While Project 55’s fellowship program may be the largest Princeton-related foray into public health, it is not the only one. This summer, Princeton’s PACE Center co-sponsored four students to work in clinics in poor communities in Durban, South Africa, and Oaxaca, Mexico. Premed minority students taught Trenton high school students about health disparities related to race and ethnicity. Other Princeton students have provided health-related workshops to local schoolchildren, and studied ways to prevent pregnant mothers from passing AIDS on to their children.
In Professor Katherine Newman’s class last spring on “Health, Housing, Employment: What Works for the Poor in Small Cities?” undergraduates researched asthma and lead poisoning, major problems in poor cities. The course was offered through the Community-Based Learning Initiative, in which a community-based project is the centerpiece of class work. In this case, the students presented recommendations to the Trenton community group Isles, led by Marty Johnson ’81.
Students worked even harder than they do in their regular classes, Newman noted in a report.
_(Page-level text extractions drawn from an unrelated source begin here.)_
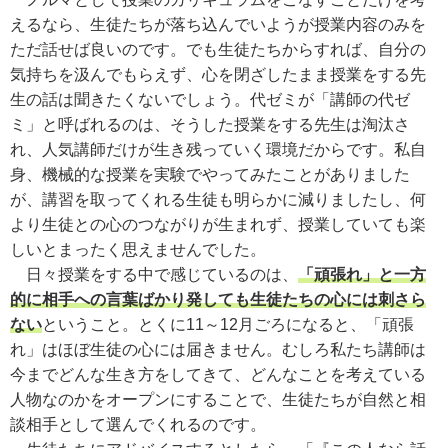
えるなら、生徒たちが落ち込んでいようが授業内容のみを
ただ話せば良いのです。でも生徒たちからすれば、自分の
気持ちを汲んでもらえず、心を閉ざしたまま授業をする先
生の話は聞きたくないでしょう。代ゼミが「講師の代ゼ
ミ」と呼ばれるのは、そうした授業をする先生は淘汰さ
れ、人気講師だけが生き残っていく環境だからです。私自
身、機械的な授業を実験でやってみたことがありました
が、講習を取ってくれる生徒も明らかに減りましたし、何
より生徒との心のつながりが生まれず、授業していても楽
しいとまったく思えませんでした。
日々授業をする中で感じているのは、
「頑張れ」と一方
的に相手への言葉ばかり発しても生徒たちの心には刺さら
ない
ということ。とくに11～12月ごろになると、「頑張
れ」はほぼ生徒の心には届きません。むしろ私たち講師は
今までどんな生き方をしてきて、どんなことを考えている
人物なのかをオープンにすることで、生徒たちが自然と相
談相手として選んでくれるのです。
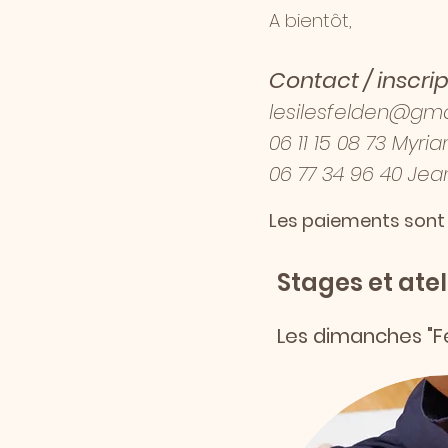
A bientôt,
Contact / inscrip
lesilesfelden@gm
​0
6 11 15 08 73
Myria
06 77 34 96 40
Jean
Les paiements sont 
Stages et ate
Les dimanches "F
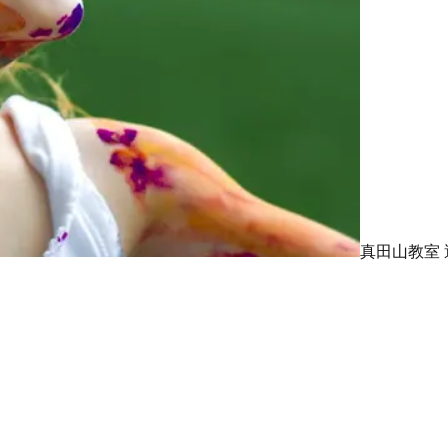
真田山教室 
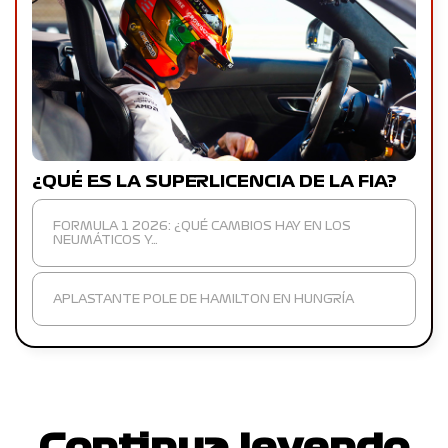
¿QUÉ ES LA SUPERLICENCIA DE LA FIA?
FORMULA 1 2026: ¿QUÉ CAMBIOS HAY EN LOS
NEUMÁTICOS Y…
APLASTANTE POLE DE HAMILTON EN HUNGRÍA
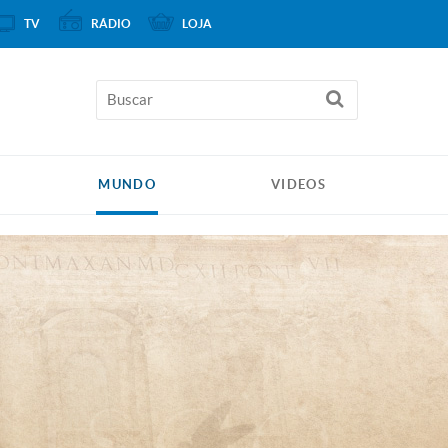
TV
RÁDIO
LOJA
MUNDO
VIDEOS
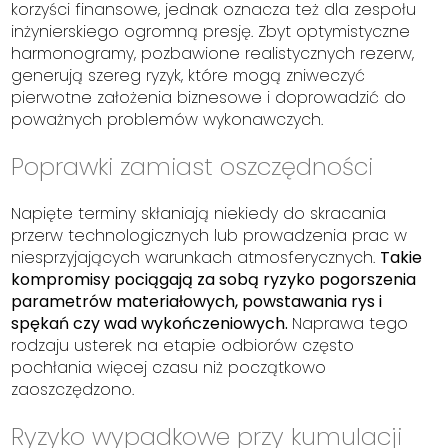
korzyści finansowe, jednak oznacza też dla zespołu
inżynierskiego ogromną presję. Zbyt optymistyczne
harmonogramy, pozbawione realistycznych rezerw,
generują szereg ryzyk, które mogą zniweczyć
pierwotne założenia biznesowe i doprowadzić do
poważnych problemów wykonawczych.
Poprawki zamiast oszczędności
Napięte terminy skłaniają niekiedy do skracania
przerw technologicznych lub prowadzenia prac w
niesprzyjających warunkach atmosferycznych.
Takie
kompromisy pociągają za sobą ryzyko pogorszenia
parametrów materiałowych, powstawania rys i
spękań czy wad wykończeniowych.
Naprawa tego
rodzaju usterek na etapie odbiorów często
pochłania więcej czasu niż początkowo
zaoszczędzono.
Ryzyko wypadkowe przy kumulacji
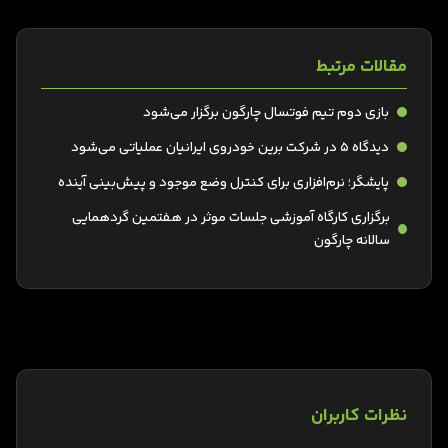
مقالات مرتبط
بازی دوم تیم فوتسال چارگون برگزار می‌شود
دیدگاه ۵ در شرکت برین خودروی ایرانیان عملیاتی می‌شود
پایشگر؛ نرم‌افزاری برای کنترل وضع موجود و پیش‌بینی آینده
برگزاری کارگاه آموزشی جلسات موثر در هفتمین گردهمایی
سالانه چارگون
نظرات کاربران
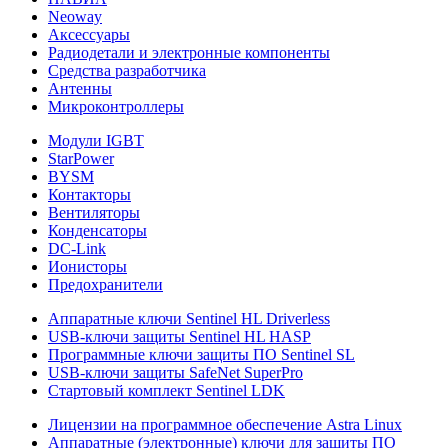
Neoway
Аксессуары
Радиодетали и электронные компоненты
Средства разработчика
Антенны
Микроконтроллеры
Модули IGBT
StarPower
BYSM
Контакторы
Вентиляторы
Конденсаторы
DC-Link
Ионисторы
Предохранители
Аппаратные ключи Sentinel HL Driverless
USB-ключи защиты Sentinel HL HASP
Программные ключи защиты ПО Sentinel SL
USB-ключи защиты SafeNet SuperPro
Стартовый комплект Sentinel LDK
Лицензии на программное обеспечение Astra Linux
Аппаратные (электронные) ключи для защиты ПО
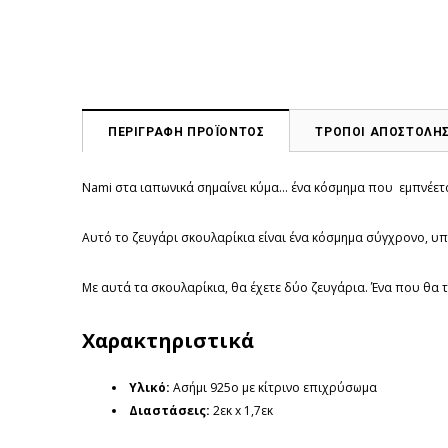
ΠΕΡΙΓΡΑΦΗ ΠΡΟΪΟΝΤΟΣ
ΤΡΟΠΟΙ ΑΠΟΣΤΟΛΗ
Nami στα ιαπωνικά σημαίνει κύμα... ένα κόσμημα που εμπνέετα
Αυτό το ζευγάρι σκουλαρίκια είναι ένα κόσμημα σύγχρονο, υ
Με αυτά τα σκουλαρίκια, θα έχετε δύο ζευγάρια. Ένα που θα 
Χαρακτηριστικά
Υλικό:
Ασήμι 925ο με κίτρινο επιχρύσωμα
Διαστάσεις
:
2εκ x 1,7εκ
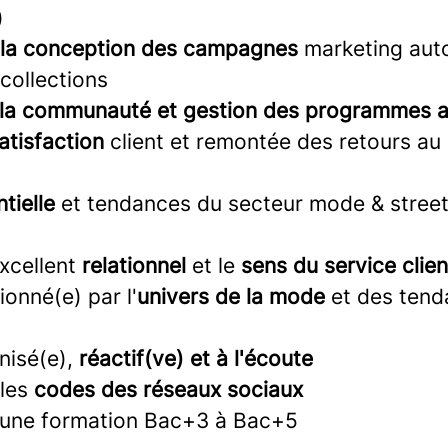
)
à la conception des campagnes
marketing aut
collections
e la communauté et gestion des programmes
atisfaction
client et remontée des retours au
tielle
et tendances du secteur mode & stree
xcellent
relationnel
et le
sens du service clien
onné(e) par l'
univers de la mode
et des tend
nisé(e),
réactif(ve) et à l'écoute
 les
codes des réseaux sociaux
 une formation Bac+3 à Bac+5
Facing “real-world deadlines,” they met on evenings and weekends. And in the end, they had more to show for it than an A paper: Their work could help children live longer, and better.
We note with sadness the death of F. Tremaine Billings Jr. ’33, secretary of his class, on Sept. 16. “Josh” Billings — captain of the football team, Rhodes scholar, and ultimately a professor of medicine at Vanderbilt University — gained the attention in 2003 of New York Times writer Andy Newman ’86, who wrote a feature article about his sensitive yet unflinching PAW reports. “For a group of men who spent their adult lives astride the world, success is defined more and more in terms of survival,” Newman wrote. Billings told it all, writing about classmates living with illness or taking joy in conversations, about classmates who remained cheerful despite hardship, and about others who did not.
His last column reports on three classmates whose news can’t compare with that of younger classes in terms of excitement, but has a poignancy all its own. Bob Goldstein is happy living near his family. Joe Upson still drives to church. Hobe Lewis sends his best wishes to all. “The Class of ’33 seems to hang in there,” Billings concludes.
In the Times article, Billings commented on marking the passing of friends and classmates: “It just seems like you hardly watch the days go by. You hardly watch the people fade away, sort of in the same way. I don’t realize I’m watching. I just realize they’re fewer now.”